The cost of ER visits is skyrocketing faster than almost any other hospital service, becoming a critical challenge for self-funded employers and patients alike.


Al Lewis, founder of The Validation Institute and the gamified health literacy platform Quizzify, joined a recent episode of Moving to Value Unscripted to discuss why ER spending is spiraling out of control and what to do about it.


Anatomy of Rising ER Costs


ER visits now account for approximately six percent of total health plan spend, with costs rising faster than almost any other hospital service. This crisis is driven by several key factors:


  • Systemic up-coding: Hospitals are increasingly billing visits at higher intensity codes even when the patient's condition may not warrant it. The rate of high-level coding has tripled even as hospital admission rates for these patients have remained flat.

  • Shifting profit center: Hospitals leverage the Emergency Medical Treatment and Labor Act (EMTALA), which requires them to treat everyone, to justify price hikes on insured patients to cover the costs of treating uninsured patients.

  • Gaps in primary care access: A lack of after-hours access to primary care frequently leaves patients with no choice but the ER for ambulatory care-sensitive conditions.


Taking Power Back


Individual agency serves as a powerful tool. By taking proactive steps, consumers can directly challenge the lack of transparency that often characterizes emergency department charges.

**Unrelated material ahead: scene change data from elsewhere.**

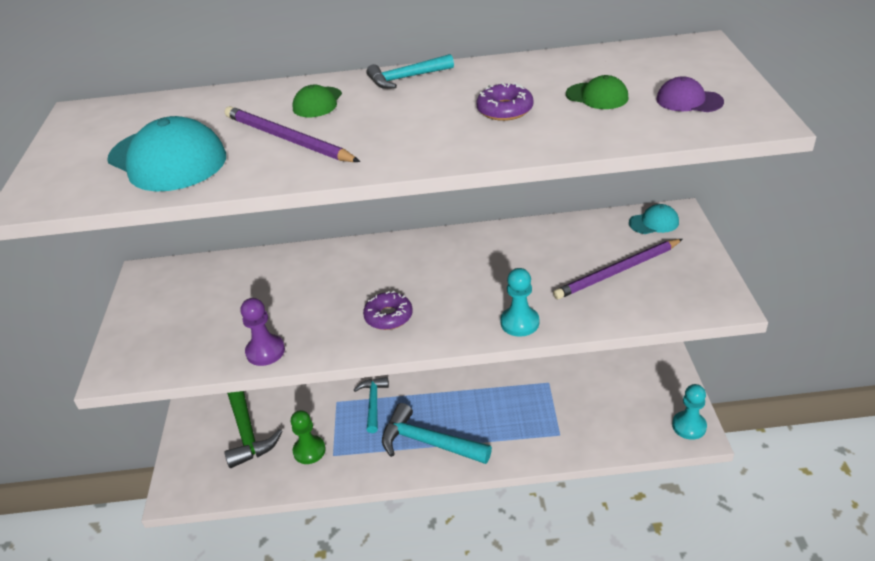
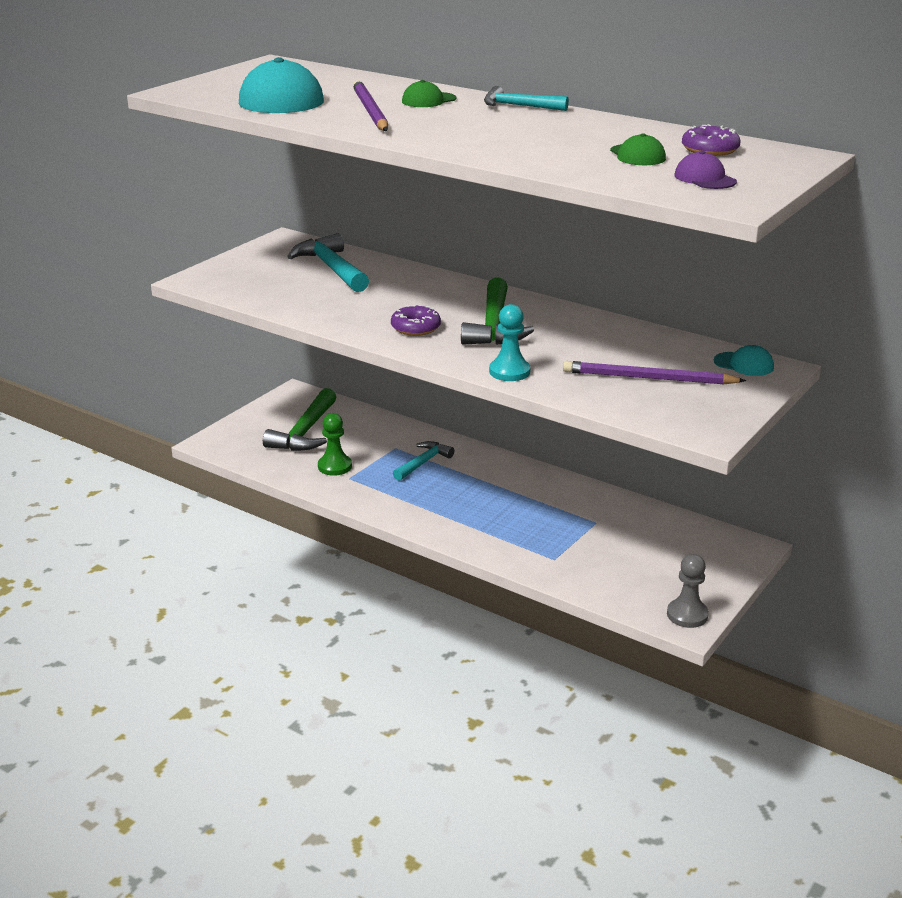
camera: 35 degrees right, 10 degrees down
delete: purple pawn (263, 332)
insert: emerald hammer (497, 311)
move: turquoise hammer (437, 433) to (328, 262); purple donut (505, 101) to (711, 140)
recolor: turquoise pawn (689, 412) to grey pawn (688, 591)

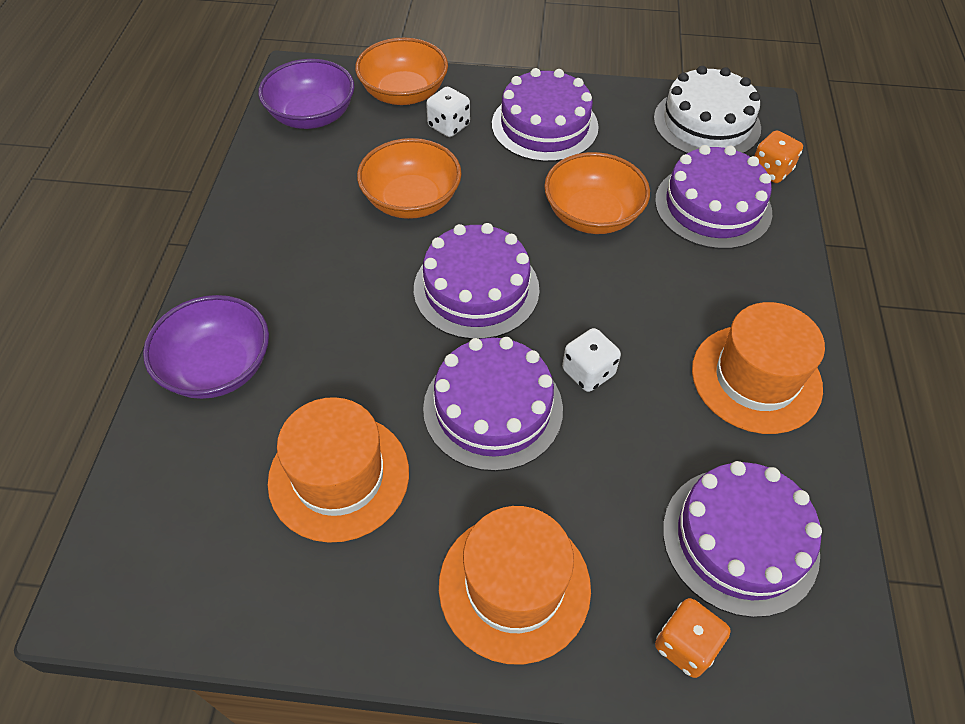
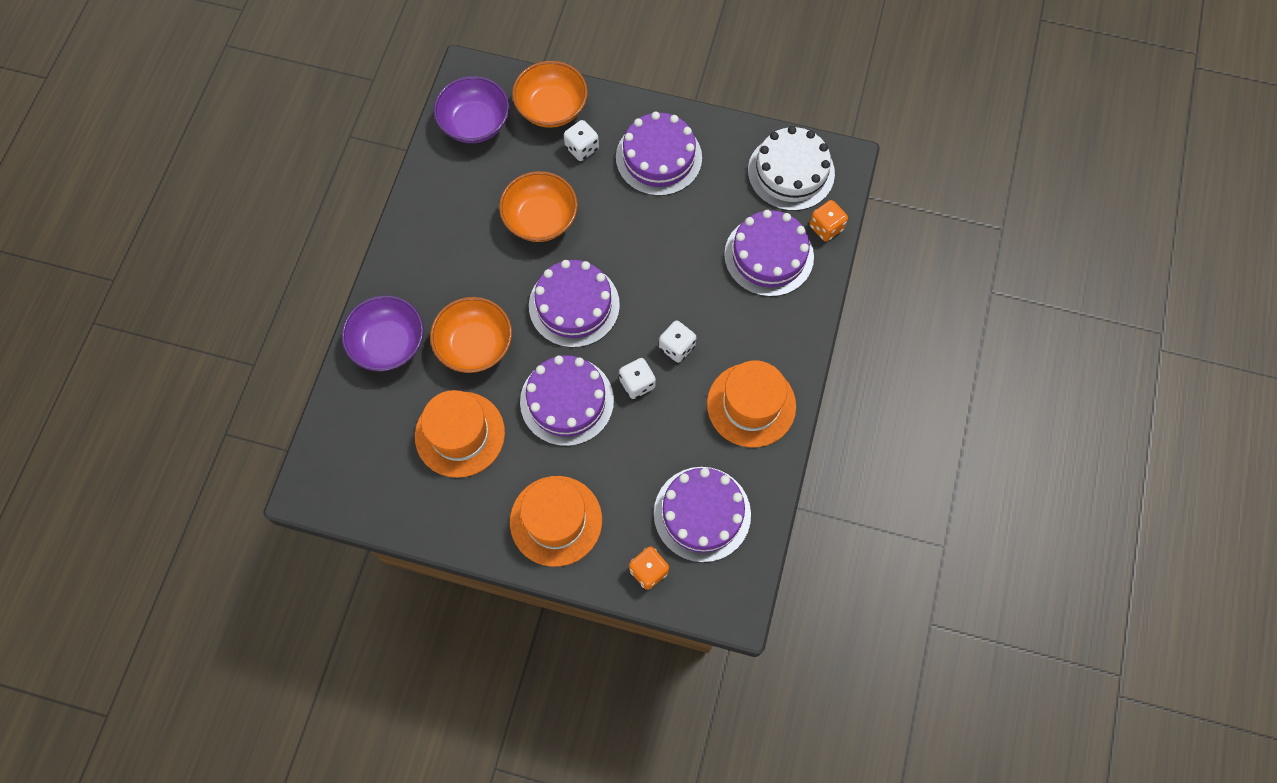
camera: 10 degrees right, 15 degrees up
insert: pure white die (677, 341)
move: orange deep dish (597, 193) to (471, 335)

  • The 18-Word Solution: One strategy for reclaiming financial control is known as the 18-word Prevent Consent. Patients can protect themselves by writing a specific limitation on hospital intake forms: "Superseding other consents, I consent to responsibility (including insurance) for up to 2 times Medicare if coded correctly."

  • Hold Your Ground: Hospitals may attempt to dismiss the modified consent by claiming a prior agreement with an insurer, but it’s a fundamental principle of contract law that two parties cannot bind a third party to a contract against their will. By treating the patient after they have explicitly written their terms into the intake form, the hospital has legally accepted that performance constitutes a contract.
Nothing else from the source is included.